◆ DATASET EXTRACT:

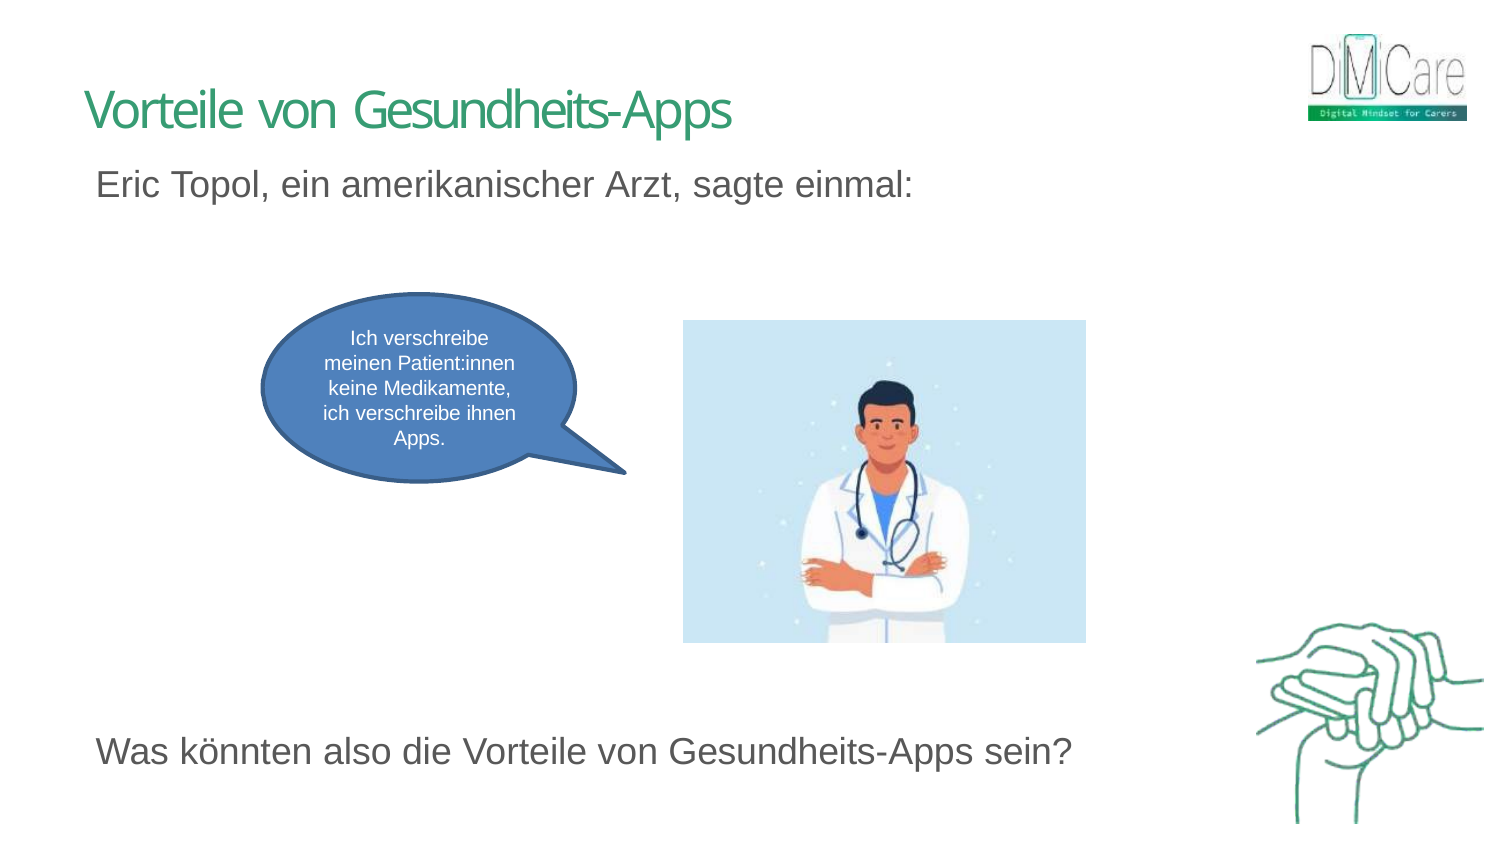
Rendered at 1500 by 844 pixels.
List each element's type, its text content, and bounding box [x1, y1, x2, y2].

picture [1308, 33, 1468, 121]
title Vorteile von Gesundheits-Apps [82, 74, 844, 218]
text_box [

◆ EXERCISE OBJECTIVE: Output every line of the records exactly, excluding all pictures.

◆ SOLUTION TO THIS EXERCISE:
Rendered at 1500 by 844 pixels.
List each element's type, its text content, and bounding box [x1, y1, x2, y2].

picture [1308, 33, 1468, 121]
title Vorteile von Gesundheits-Apps [82, 74, 844, 218]
text_box [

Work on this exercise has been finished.